I'll code up the veronoi BioGen for option 4.

xoft · 06-15-2014, 06:42 AM

The Voronoi generators will be more difficult than all the others, they aren't exactly suited for value-array calculation.

worktycho · 06-15-2014, 06:55 AM

How about HeightGenClassic. Very simple, looped noise over the entire chunk.

xoft · 06-15-2014, 11:08 PM

Perfect candidate.

worktycho · (This post was last modified: 06-18-2014, 01:06 AM by worktycho.)

Got HeightGenClassic to run on my machine: GPU runtime - 30 microseconds, data transfer - 2 microseconds. Total execution time from en-queuing kernel to finish read back: 303 microseconds. Something tells me that we we want to use this we need to have several chunks in-flight at once.

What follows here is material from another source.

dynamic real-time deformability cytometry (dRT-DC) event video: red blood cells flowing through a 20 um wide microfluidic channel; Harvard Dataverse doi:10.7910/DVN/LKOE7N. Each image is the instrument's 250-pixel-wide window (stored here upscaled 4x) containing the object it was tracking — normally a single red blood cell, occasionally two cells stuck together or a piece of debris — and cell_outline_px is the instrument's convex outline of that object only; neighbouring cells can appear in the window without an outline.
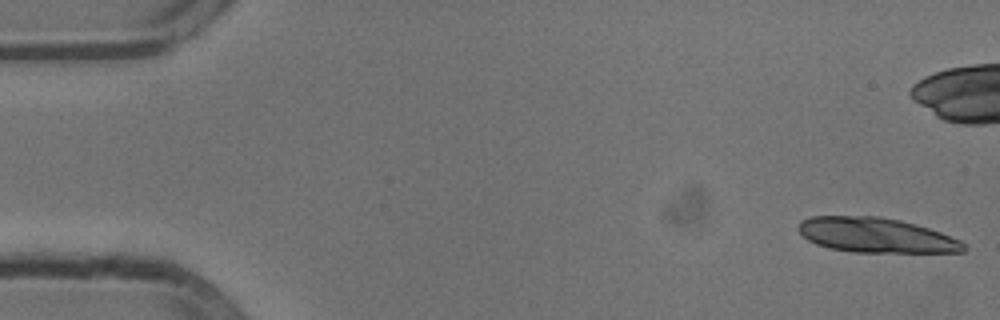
{"species": "common noctule bat (a hibernating species)", "species_latin": "Nyctalus noctula", "temperature_condition": "cold", "stored_images_in_passage": 39, "camera_frame_rate_fps": 3000, "um_per_image_px": 0.085, "animal": {"sex": "male", "body_mass_g": 13.3}, "frame": {"image": 1, "passage_image": 1, "time_ms": 0.0, "image_size_px": [1000, 320], "cell_outline_px": [[968, 248], [964, 252], [852, 252], [828, 248], [816, 244], [808, 240], [796, 228], [800, 220], [812, 216], [880, 216], [900, 220], [916, 224], [940, 232], [960, 240], [968, 244]], "centroid_in_image_um": [74.47, 19.99], "position_along_channel_um": 10.5, "area_um2": 33.81}}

For comparision: Still using the openCL API CPU runtime - 58 microseconds, total runtime 98 microseconds.

SO significant perfornace increases if we can deal with the latency by doing stuff asyncronsly and batching.

worktycho · 06-18-2014, 01:12 AM

Codes now on the GPUcode branch.

NiLSPACE · 06-18-2014, 01:17 AM

I'm going to try it now Smile

Do I have to use some cmake magic to make it compile properly?

worktycho · (This post was last modified: 06-18-2014, 01:27 AM by worktycho.)

No, but you do need an OpenCL compatible SDK and driver. If you've got and ATI card that means a recent version of catalyst and the AMD APP SDK. You may also need to make sure the AMD OpenCL.dll is in you dll search path. CMake might ask you set the OPENCL_INCLUDE_DIR and OPENCL_LIBRARY_DIR though.

Just got total runtime down to 125 microseconds.

NiLSPACE · 06-18-2014, 01:30 AM

I got an error. It can't find "CL/cl.hpp"